Future Directions in Chronic GVHD Management

This concluding segment highlights the rapid evolution in transplant medicine, emphasizing improved patient outcomes through enhanced prevention strategies, early diagnosis capabilities, and expanded therapeutic options. The specialists acknowledge industry partnerships as crucial for conducting large-scale clinical trials that have transformed patient care. Key prevention advances include graft manipulation strategies through orca-T studies with promising phase 3 data awaiting regulatory approval for myeloablative conditioning regimens. Posttransplant cyclophosphamide prophylaxis is expanding beyond haploidentical transplants to mismatched unrelated donor settings, particularly benefiting minority populations where finding fully matched donors remains challenging. Dose optimization studies are investigating whether the standard 50 mg/kg cyclophosphamide dose can be safely reduced in matched donor transplants.

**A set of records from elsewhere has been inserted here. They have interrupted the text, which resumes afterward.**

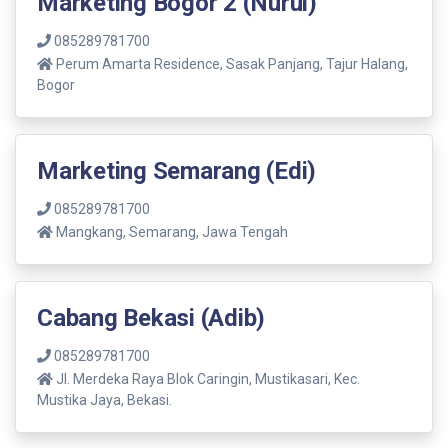
Marketing Bogor 2 (Nurul)
085289781700
Perum Amarta Residence, Sasak Panjang, Tajur Halang,
Bogor
Marketing Semarang (Edi)
085289781700
Mangkang, Semarang, Jawa Tengah
Cabang Bekasi (Adib)
085289781700
Jl. Merdeka Raya Blok Caringin, Mustikasari, Kec.
Mustika Jaya, Bekasi.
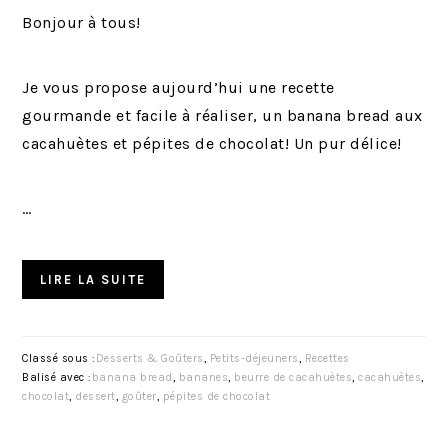
Bonjour à tous!
Je vous propose aujourd’hui une recette
gourmande et facile à réaliser, un banana bread aux
cacahuètes et pépites de chocolat! Un pur délice!
…
LIRE LA SUITE
Classé sous :
Desserts & Goûters
,
Petits-déjeuners
,
Recettes
Balisé avec :
banana bread
,
bananes
,
beurre de cacahuètes
,
cacahuètes
,
chocolat
,
dessert
,
goûter
,
pépites de chocolat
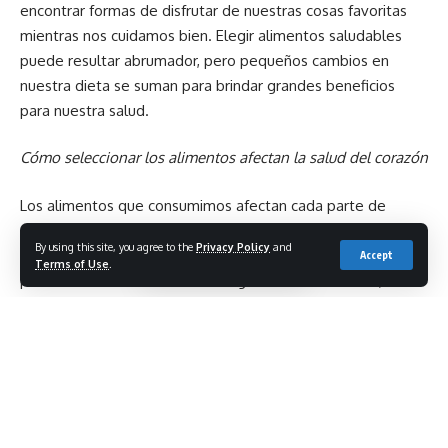
encontrar formas de disfrutar de nuestras cosas favoritas
mientras nos cuidamos bien. Elegir alimentos saludables
puede resultar abrumador, pero pequeños cambios en
nuestra dieta se suman para brindar grandes beneficios
para nuestra salud.
Cómo seleccionar los alimentos afectan la salud del corazón
Los alimentos que consumimos afectan cada parte de
nuestro cuerpo, nutriendo nuestras células, huesos, sistema
By using this site, you agree to the
Privacy Policy
and
inmunológico, piel y órganos, incluido el corazón. Cuando las
Accept
Terms of Use
.
personas comen con frecuencia grasas no saludables, como
carne roja, productos lácteos enteros o papas fritas, la placa
se acumula en las arterias y reduce el flujo sanguíneo. La
mayoría de las personas consumen más de la
recomendación diaria de sodio, lo que puede provocar
presión arterial elevada (hipertensión) y aumentar el riesgo
de ataque cardíaco y accidente cerebrovascular. Una dieta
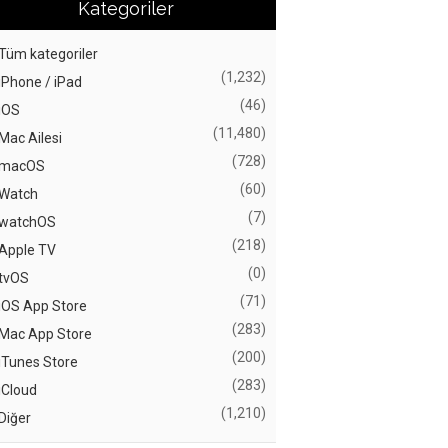
Kategoriler
Tüm kategoriler
(1,232)
iPhone / iPad
(46)
iOS
(11,480)
Mac Ailesi
(728)
macOS
(60)
Watch
(7)
watchOS
(218)
Apple TV
(0)
tvOS
(71)
iOS App Store
(283)
Mac App Store
(200)
iTunes Store
(283)
iCloud
(1,210)
Diğer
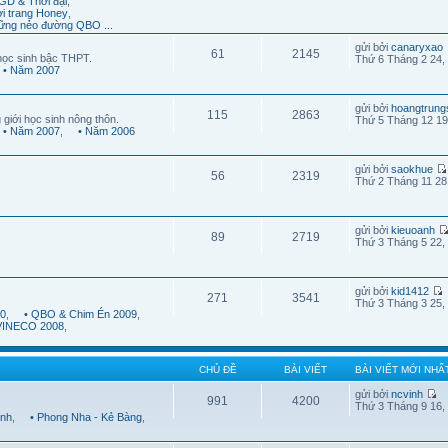
GD & Thời đại
,
ời trang Honey
,
ững nẻo đường QBO ...
gửi bởi
canaryxao
61
2145
học sinh bậc THPT.
Thứ 6 Tháng 2 24,
• Năm 2007
gửi bởi
hoangtrung
115
2863
 giới học sinh nông thôn.
Thứ 5 Tháng 12 19
• Năm 2007
,
• Năm 2006
gửi bởi
saokhue
56
2319
Thứ 2 Tháng 11 28
gửi bởi
kieuoanh
89
2719
Thứ 3 Tháng 5 22,
gửi bởi
kid1412
271
3541
Thứ 3 Tháng 3 25,
10
,
• QBO & Chim Én 2009
,
 VINECO 2008
,
CHỦ ĐỀ
BÀI VIẾT
BÀI VIẾT MỚI NHẤ
gửi bởi
ncvinh
991
4200
Thứ 3 Tháng 9 16,
ình
,
• Phong Nha - Kẻ Bàng
,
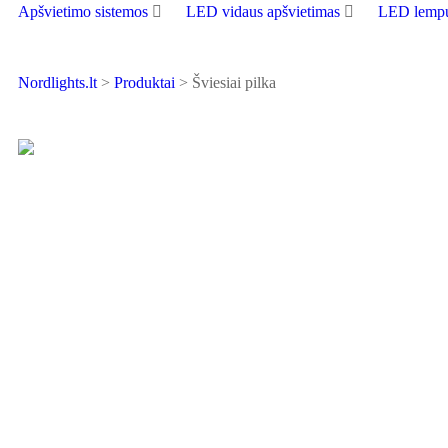
Apšvietimo sistemos
LED vidaus apšvietimas
LED lempu
Nordlights.lt
>
Produktai
>
Šviesiai pilka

The development of oral CSF-1R inhibitors represents a significant advancement in chronic graft-vs-host disease (GVHD) treatment, potentially addressing the logistical challenges associated with axatilimab's biweekly intravenous administration. These oral formulations could provide similar macrophage-targeting benefits while improving patient convenience and access to care. The future direction emphasizes moving beyond organ-based treatment selection toward pathway-specific immunological targeting through biomarker development. This personalized approach could match specific treatments to underlying immune pathways rather than simply responding to end-organ manifestations, potentially improving therapeutic efficacy and reducing treatment failures.

Multiple ongoing clinical trials are evaluating approved agents in earlier treatment lines, representing a paradigm shift toward upfront combination therapy. Ruxolitinib is being studied in the BMT CTN 2203 trial for GVHD prevention and as initial therapy for high-risk acute GVHD through the MAGIC consortium. Belumosudil is under investigation in phase 3 trials combined with steroids for initial chronic GVHD treatment, while axatilimab is being evaluated both with steroids and in steroid-free combinations with ruxolitinib. These studies aim to optimize agent utilization, reduce treatment-related morbidity, and potentially achieve better complete response rates by intervening earlier in the disease process before extensive fibrosis develops.